■ Texte fourni
··········

Le long du chemin de Saint Jacques de Compostelle que j’ai emprunté sur 850 km cet été, j’ai reçu beaucoup de cadeaux, des pépites que j’ai gardées dans mon coeur, en voici l’essence de quelques unes:
Le dépouillement
Marcher des centaines de kilomètres et porter son sac sur le dos avec toutes ses affaires pendant de longues journées, en voilà une drôle d’idée… Et pourtant l’idée de porter son sac m’a attirée car elle m’a questionné sur mes besoins: avec quoi avais-je absolument besoin de partir ? Qu’est ce qui est essentiel, qu’est ce qui est superflu ? Quelle peur je porte dans mon sac : d’être mouillée, d’être malade, d’avoir froid?
Me voilà déjà en chemin vers moi-même, mes besoins, mes priorités, mes peurs avant de fouler le premier pas sur le chemin… Me dépouiller pour mieux me rencontrer…
Au final je pars avec 6,5kg d’affaires, en y ajoutant l’eau et le pique-nique c’est 8kg que je porte avec moi chaque jour.
L’intelligence du corps
La marche offre un repos pour le mental, assez rapidement, la tête se met au repos, les pensées s’apaisent pour laisser l’espace à l’instant présent, rien à anticiper, rien à prévoir, simplement un pas devant l’autre, être présent, ouvrir ses sens et communier avec la nature, se reconnecter à soi et à ce qui nous entoure. Perdre la notion du temps, gagner la saveur de l’instant…
L’intelligence du deuxième cerveau, dans notre ventre se met en route et c’est le corps qui décide: quand s’arrêter, jusqu’où aller, quand manger, se synchroniser avec le rythme du soleil… Le corps sait exactement ce qui est juste pour lui, certains jours ce sera 20 km, d’autres 30km, tout dépends de l’énergie du jour et c’est un cadeau d’avoir l’occasion de l’écouter en dehors de toute contrainte de rythme souvent imposé dans notre quotidien.

··········

■ Données présentées
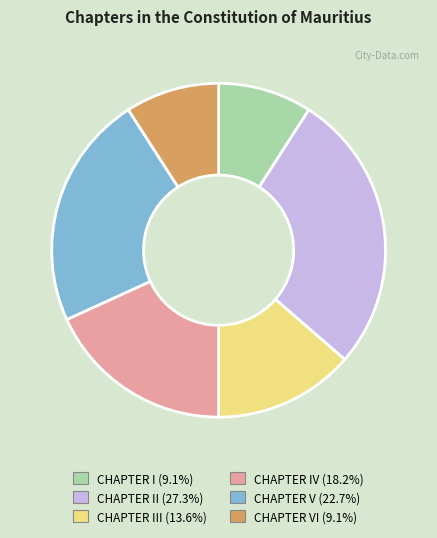

Is there any slice that represents more than half of the pie?

No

··········

■ Selon ces informations
A) Dans le texte sur le chemin de Saint-Jacques-de-Compostelle, quel poids est porté chaque jour, eau et pique-nique compris ?
B) Prolongez le récit de marche sur le chemin de Compostelle en reprenant juste après sa dernière phrase.

■ Section des réponses
A) 8 kg chaque jour, dont 6,5 kg d'affaires.

B)
La fluidité
j’ai aussi découvert sur le chemin que lorsqu’on choisit de se laisser porter par le chemin, et qu’on fait confiance, tout est facile, tout ce dont on a besoin vient: un endroit pour dormir, une rivière pour se baigner, un stand avec des thermos de café et des fruits juteux avec le panneau “servez-vous”, la fraîcheur d’une belle église, une fontaine, …
Les rencontres se font aussi avec énormément de fluidité, on quitte une personne qui s’arrête là pour le moment, on en retrouve une autre, des groupes se forment, des amitiés se nouent, on vit la rencontre dans l’instant, sans attente, on rit, on chante, on échange sans masques, tous marcheurs, tous pèlerins, tous en route vers la même direction.
Ça a été une clé pour moi de sentir qu’en vivant vraiment sans attente, en faisant confiance simplement à l’instant, c’est là que les plus beaux moments étaient vécus.
Lorsque l’engagement d’avancer dans sa direction se couple avec le lâcher prise, se développe alors une confiance inébranlable et une paix intérieure, comme portée par une force bien plus grande que sa petite personne.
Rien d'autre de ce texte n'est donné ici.